WNHG
- Grand Rapids, Michigan; United States;
- Frequency: 89.7 MHz
- Branding: Strong Tower Radio

Programming
- Format: Christian radio
- Affiliations: Strong Tower Radio

Ownership
- Owner: West Central Michigan Media Ministries

History
- First air date: May 18, 1978 (as WEHB)
- Former call signs: WEHB (1978–1991) WBYW (1991–1998) WAYG (1998–2013) WCXG (2013–2016)
- Former frequencies: 89.9 MHz (196?-2015)
- Call sign meaning: W-Near to the Heart of God

Technical information
- Licensing authority: FCC
- Facility ID: 24772
- Class: A
- ERP: 3,200 watts
- HAAT: 74 meters

Links
- Public license information: Public file; LMS;
- Webcast: Listen Live
- Website: Strong Tower Radio

= WNHG =

Radio station in Grand Rapids, Michigan

WNHG 89.7 FM is a radio station in Grand Rapids, Michigan, broadcasting a Christian radio programming format as a simulcast of WGCP 91.9 FM in Cadillac, Michigan. Both WGCP and WNHG are owned and operated by West Central Michigan Media Ministries.

==History==

The 89.9 frequency the station was originally transmitting on was used by WEHB (East Hills Broadcasters) for a number of years, broadcasting (in mono) from a tower on the Aquinas College campus, with studios above the Intersection Bar. WEHB later moved to the original D.A. Bloggett Home For Children on Cherry Street. WEHB was an eclectic locally programmed station, with an emphasis on jazz. The station broadcast circa 1977–1991, becoming "World Music" WBYW from 1991 to 1998 from a new tower atop the Plainfield Water Tower on East Beltline Ave in northeast Grand Rapids.

===Way-FM===

Former logo

From February 1999 until November 29, 2013, the station broadcast a Christian CHR/Top 40 format as WaY FM. WCXG's programming was repeated on WAYK 88.3 FM (now WCXK) in Kalamazoo and WAYO 89.9 FM (now WCXB) in Benton Harbor. The program was a part of Cornerstone Radio, a broadcast outreach ministry of Cornerstone University.

WaYFM targeted teens, young adults, and young families with modern music wrapped in a Christian worldview. Popular artists played on the station included Switchfoot, The Fray, Relient K, GRITS, Hawk Nelson, tobyMac, BarlowGirl, Daughtry, Casting Crowns, Family Force 5, Stacie Orrico, Skillet, and other various hip hop, pop, rock, and punk acts. WaY-FM consistently pulled strong ratings among teens (#2), young adults, and even persons and women 25-49 (usually placing in the top 5 or top 3 in these demos).

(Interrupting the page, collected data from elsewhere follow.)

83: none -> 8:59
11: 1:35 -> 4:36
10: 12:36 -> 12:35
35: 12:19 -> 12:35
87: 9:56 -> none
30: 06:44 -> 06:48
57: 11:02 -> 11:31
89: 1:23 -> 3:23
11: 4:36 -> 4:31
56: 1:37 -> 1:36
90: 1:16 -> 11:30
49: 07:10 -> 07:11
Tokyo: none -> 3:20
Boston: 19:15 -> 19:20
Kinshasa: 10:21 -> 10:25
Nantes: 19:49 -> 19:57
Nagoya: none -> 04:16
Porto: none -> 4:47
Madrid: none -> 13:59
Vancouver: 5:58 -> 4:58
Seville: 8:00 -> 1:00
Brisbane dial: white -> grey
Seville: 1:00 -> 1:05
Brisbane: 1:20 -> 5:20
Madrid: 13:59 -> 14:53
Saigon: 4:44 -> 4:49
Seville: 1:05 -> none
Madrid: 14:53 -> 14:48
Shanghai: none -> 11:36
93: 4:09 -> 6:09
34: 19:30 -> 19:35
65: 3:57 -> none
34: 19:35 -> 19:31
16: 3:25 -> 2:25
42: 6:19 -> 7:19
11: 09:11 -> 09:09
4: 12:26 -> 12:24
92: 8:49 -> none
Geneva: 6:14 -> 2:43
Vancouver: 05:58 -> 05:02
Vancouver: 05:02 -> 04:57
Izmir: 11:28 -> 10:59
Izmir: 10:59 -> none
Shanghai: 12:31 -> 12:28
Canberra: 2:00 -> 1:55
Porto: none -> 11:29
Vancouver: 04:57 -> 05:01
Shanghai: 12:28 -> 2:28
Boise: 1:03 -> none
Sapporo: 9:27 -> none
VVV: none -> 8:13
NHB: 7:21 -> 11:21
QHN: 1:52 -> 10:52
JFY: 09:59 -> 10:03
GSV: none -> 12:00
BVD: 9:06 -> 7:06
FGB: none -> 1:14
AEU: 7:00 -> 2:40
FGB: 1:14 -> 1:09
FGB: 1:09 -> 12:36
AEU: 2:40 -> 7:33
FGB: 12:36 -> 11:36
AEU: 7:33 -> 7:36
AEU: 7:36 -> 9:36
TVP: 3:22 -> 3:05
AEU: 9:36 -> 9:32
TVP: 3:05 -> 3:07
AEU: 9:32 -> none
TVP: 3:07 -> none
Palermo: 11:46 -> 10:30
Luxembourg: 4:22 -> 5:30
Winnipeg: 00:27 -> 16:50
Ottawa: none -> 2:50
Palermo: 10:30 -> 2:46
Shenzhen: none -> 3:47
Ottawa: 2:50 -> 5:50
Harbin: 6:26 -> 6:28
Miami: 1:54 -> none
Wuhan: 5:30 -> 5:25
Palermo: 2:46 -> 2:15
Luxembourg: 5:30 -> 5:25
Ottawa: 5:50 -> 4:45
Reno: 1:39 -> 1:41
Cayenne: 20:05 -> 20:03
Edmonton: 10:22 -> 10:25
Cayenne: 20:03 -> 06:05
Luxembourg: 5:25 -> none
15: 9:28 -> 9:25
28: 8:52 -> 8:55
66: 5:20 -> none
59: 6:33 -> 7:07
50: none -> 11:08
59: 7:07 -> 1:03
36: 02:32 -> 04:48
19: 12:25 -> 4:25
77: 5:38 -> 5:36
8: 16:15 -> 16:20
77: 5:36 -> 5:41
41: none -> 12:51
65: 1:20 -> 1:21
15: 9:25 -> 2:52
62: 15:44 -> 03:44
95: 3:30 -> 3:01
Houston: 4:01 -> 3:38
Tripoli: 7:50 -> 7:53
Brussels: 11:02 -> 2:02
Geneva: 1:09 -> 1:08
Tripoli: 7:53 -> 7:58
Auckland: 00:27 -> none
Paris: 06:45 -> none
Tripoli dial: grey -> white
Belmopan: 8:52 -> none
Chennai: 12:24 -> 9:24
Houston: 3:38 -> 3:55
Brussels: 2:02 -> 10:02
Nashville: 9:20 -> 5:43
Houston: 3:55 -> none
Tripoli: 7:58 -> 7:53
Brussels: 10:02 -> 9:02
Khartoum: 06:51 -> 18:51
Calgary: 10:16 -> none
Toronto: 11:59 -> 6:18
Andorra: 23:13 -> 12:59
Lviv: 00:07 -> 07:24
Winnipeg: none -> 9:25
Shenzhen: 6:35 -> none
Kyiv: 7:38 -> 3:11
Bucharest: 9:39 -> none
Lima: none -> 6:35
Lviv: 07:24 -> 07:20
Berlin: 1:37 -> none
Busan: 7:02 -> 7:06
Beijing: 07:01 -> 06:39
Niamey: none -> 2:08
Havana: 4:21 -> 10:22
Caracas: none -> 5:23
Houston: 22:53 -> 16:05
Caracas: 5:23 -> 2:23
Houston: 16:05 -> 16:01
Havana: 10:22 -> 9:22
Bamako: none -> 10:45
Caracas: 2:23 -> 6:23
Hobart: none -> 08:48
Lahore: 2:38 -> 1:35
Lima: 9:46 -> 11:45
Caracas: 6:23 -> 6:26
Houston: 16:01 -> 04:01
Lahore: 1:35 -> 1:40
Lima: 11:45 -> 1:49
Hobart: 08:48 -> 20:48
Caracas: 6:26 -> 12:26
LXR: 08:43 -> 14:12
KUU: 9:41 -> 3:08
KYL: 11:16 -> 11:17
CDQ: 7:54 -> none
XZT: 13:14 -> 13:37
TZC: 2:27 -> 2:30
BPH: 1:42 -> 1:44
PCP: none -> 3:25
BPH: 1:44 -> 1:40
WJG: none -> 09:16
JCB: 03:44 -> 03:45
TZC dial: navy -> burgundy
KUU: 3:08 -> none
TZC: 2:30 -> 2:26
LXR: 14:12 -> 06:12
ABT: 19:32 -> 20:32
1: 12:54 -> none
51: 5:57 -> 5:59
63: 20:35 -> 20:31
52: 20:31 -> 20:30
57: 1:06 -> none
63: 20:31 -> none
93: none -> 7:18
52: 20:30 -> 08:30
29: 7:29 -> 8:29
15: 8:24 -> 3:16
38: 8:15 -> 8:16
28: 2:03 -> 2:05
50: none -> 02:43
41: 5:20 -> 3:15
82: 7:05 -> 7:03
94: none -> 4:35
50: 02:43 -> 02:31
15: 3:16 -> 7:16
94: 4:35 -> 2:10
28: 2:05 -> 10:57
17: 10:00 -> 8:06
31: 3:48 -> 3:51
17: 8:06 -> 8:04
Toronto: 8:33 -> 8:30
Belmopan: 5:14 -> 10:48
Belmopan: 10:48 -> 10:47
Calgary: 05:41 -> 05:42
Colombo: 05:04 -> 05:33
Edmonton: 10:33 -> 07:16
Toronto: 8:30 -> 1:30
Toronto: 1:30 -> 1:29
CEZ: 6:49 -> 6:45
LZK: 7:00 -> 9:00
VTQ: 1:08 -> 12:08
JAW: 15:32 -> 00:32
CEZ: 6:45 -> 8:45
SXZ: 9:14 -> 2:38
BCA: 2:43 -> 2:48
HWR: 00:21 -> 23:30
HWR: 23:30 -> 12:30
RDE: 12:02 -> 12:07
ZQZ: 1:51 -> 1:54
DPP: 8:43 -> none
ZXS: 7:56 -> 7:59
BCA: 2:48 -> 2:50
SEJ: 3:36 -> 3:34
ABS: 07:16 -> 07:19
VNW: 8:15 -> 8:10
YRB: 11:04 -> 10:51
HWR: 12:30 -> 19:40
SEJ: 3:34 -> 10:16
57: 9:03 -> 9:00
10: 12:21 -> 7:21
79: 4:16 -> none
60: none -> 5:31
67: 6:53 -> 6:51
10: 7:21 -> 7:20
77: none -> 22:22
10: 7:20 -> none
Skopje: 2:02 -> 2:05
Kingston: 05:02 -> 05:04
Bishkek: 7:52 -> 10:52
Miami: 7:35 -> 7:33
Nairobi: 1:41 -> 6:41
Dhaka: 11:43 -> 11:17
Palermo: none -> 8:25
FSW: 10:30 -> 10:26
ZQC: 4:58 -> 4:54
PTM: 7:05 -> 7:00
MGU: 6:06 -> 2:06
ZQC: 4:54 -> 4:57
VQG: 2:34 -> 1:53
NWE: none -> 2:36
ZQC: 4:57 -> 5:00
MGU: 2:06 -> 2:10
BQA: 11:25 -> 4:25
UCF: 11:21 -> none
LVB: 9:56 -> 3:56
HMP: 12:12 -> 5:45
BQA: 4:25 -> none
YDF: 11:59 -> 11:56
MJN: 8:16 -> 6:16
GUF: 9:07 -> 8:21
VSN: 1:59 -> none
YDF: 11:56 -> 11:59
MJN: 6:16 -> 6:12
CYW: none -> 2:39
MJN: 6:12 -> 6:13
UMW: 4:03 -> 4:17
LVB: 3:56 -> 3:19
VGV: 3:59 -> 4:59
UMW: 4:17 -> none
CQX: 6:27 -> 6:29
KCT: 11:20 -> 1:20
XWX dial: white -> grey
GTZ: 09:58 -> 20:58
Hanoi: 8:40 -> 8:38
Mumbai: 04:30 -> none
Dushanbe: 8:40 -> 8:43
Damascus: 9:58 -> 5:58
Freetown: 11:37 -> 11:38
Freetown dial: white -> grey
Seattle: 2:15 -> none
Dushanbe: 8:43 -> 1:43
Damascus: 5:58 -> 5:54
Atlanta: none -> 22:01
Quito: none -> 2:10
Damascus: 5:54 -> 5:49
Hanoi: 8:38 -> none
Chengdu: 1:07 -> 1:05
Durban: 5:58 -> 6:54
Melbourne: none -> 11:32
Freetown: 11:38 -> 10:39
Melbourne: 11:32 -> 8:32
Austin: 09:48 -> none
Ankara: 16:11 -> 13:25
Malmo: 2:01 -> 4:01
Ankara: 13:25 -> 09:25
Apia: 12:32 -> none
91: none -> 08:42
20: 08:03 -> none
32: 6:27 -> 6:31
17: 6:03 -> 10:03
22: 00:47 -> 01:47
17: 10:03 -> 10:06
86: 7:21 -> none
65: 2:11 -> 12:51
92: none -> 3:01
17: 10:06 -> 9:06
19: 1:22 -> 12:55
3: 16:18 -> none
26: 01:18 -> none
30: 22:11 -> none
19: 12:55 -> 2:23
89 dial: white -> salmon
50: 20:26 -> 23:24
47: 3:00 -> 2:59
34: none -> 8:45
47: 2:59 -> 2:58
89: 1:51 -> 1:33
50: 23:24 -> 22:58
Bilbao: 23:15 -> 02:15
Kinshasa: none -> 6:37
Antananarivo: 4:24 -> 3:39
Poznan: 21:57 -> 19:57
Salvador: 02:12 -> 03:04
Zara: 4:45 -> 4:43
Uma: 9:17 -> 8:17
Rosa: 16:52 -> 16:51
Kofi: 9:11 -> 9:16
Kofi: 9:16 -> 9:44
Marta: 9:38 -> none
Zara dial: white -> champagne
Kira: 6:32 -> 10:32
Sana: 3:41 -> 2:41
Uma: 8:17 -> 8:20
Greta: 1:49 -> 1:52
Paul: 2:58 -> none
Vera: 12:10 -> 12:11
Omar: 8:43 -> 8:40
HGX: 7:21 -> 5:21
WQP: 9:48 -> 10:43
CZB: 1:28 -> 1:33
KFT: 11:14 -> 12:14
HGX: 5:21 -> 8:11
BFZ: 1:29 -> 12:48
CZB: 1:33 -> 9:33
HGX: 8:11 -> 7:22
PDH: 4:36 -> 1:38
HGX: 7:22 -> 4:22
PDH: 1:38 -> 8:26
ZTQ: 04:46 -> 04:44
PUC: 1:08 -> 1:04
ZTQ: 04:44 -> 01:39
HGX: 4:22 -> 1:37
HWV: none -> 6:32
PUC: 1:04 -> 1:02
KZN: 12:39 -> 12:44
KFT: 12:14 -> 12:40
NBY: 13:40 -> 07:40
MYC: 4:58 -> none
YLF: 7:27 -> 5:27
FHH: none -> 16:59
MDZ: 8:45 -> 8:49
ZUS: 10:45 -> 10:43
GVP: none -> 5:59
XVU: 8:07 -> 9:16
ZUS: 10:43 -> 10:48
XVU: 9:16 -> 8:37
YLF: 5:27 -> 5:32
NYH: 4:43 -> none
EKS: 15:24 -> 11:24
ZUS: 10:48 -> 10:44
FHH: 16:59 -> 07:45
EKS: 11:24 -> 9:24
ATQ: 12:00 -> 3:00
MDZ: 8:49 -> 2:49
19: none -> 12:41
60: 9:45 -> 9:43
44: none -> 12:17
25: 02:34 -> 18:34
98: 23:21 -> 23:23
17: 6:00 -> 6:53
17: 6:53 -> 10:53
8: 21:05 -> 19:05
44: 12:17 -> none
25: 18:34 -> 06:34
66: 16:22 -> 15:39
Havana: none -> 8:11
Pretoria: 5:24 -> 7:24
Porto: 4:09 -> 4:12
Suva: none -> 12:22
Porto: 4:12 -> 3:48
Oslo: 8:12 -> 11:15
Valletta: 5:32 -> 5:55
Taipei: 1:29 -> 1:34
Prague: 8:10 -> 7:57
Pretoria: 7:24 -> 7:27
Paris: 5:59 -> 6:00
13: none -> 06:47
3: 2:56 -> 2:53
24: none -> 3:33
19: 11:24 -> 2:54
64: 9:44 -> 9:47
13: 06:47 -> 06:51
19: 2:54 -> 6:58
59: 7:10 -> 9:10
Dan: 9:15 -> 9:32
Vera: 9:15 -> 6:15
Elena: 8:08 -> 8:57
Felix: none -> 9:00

WaYfm is not to be confused with WAY-FM Network, the nationally syndicated Christian CHR network. Ironically, WaYfm's competitor station in the Grand Rapids market, the commercial WJQK 99.3 FM, previously aired some programming from the national WAY-FM network, notably the afternoon drive show "Total Axxess."

WaYfm started in Kalamazoo in 1996 when Cornerstone purchased a construction permit from Grand Valley State University for 88.3 FM. After deciding on the Christian CHR format, the management of the station opted to use CHRSN's programming until local listenership and financial support allowed them to program locally.

88.3 WAYK signed on at 5p.m. on February 3, 1997, to serve Kalamazoo and Battle Creek. A signal was added at 89.9 in Grand Rapids in late 1998, originating not too far from Cornerstone University.

Despite not being able to adequately cover areas to the southwest of Grand Rapids (due to a directional pattern designed to protect Hope College's student station, WTHS, a station in Holland, Michigan that also airs at 89.9 FM), recent Arbitron ratings for the former WaY FM format placed the station at #2 among all stations in the market with teens, and tied for 3rd place among females 12-24 (the station's core audience).

Cornerstone University announced in October 2013 that the WaYfm network would cease operations on November 29, 2013. The 88.3 and 89.9 signals on that day began to simulcast sister station WCSG 91.3, and also changed call letters.

===Frequency change===
In August 2015, the station moved the frequency to 89.7 and began to transmit in a non-directional pattern. Additionally, the power was reduced to 3,200 watts, while increasing the tower height from 63 meters to 74 meters to compensate for the power reduction. This resolves the long-standing issue with needing to protect WTHS at 89.9 FM.
On June 14, 2016, the station changed its call sign to WNHG. On July 5, 2016, at 4:00 PM EDT, The Strong Tower Radio broadcast started. WNHG is also affiliated with 3ABN Radio.